In a recent interview, Lord David Richards, a former British army chief of staff, said Ukraine would risk nuclear war to defend Crimea. “If you rub Putin’s nose, he might do something very stupid,” Richards told Times Radio. “He can use tactical nukes.”
Still, some Western officials hope the Crimea deal could be the key to ending the war, and have said they believe Zelensky and his advisers are more open to potential concessions than their rhetoric suggests.
During initial peace talks in March, Kiev signaled it would be open to separate talks on Crimea’s status, raising the possibility that Zelensky was willing to treat Crimea differently from other Russian-occupied areas of Ukraine, which he insists be returned.

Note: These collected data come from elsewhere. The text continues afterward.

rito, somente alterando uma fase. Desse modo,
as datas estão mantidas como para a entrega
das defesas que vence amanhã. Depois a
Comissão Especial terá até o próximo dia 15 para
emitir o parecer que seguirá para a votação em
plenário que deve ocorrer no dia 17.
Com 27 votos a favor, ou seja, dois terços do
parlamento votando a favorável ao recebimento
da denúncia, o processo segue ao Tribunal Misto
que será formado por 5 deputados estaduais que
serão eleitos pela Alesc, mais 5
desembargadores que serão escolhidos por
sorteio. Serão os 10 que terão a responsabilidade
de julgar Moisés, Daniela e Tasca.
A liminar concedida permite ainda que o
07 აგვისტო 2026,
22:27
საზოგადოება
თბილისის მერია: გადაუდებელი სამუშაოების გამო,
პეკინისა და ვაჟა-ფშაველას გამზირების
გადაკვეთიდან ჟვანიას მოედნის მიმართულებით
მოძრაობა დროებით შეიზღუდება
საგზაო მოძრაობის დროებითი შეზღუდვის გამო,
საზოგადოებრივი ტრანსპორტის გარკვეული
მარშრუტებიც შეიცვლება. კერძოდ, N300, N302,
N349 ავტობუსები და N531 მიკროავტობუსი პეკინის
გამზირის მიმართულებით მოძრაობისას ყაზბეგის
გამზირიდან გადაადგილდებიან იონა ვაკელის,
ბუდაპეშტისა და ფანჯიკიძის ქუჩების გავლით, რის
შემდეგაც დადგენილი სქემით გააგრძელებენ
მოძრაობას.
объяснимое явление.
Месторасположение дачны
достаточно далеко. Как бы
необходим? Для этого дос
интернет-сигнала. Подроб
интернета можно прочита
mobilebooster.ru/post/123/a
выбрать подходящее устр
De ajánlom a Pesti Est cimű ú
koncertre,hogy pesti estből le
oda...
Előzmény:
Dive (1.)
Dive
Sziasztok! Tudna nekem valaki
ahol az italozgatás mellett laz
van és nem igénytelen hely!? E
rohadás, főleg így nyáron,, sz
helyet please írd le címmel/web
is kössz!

“It is possible that there could be some sort of deal on Crimea, a properly monitored and conducted referendum, perhaps something like a deal with Hong Kong where it is allowed to remain in Russian hands for a few years,” Lord Richards said.
Eight years later, Crimea is isolated by international sanctions. Its airport, once a hub for air travelers from all over Europe and beyond, now offers flights only to mainland Russia.
Initially, the Kremlin poured money into local infrastructure projects, including the Crimean Bridge, as well as pension schemes. It also imposed Russian state propaganda as the main source of information. Although Russian tourists have returned, the peninsula has struggled economically and is now run by a repressive government installed by Moscow. Crimean Tatars in particular faced persecution.
Given the limited access to Crimea and the dominance of Russian state media, it is difficult to gauge public opinion there and whether it has changed in response to the war.
Still, many believe that the war that began in Crimea should end with Crimea.
“The issue of Crimea, which before the war I thought would take decades to resolve, is now unequivocal,” said Mikhail Khodorkovsky, the former Russian oil tycoon and longtime critic of Putin. “It is difficult to imagine a real end to the war without the return of Crimea to Ukraine.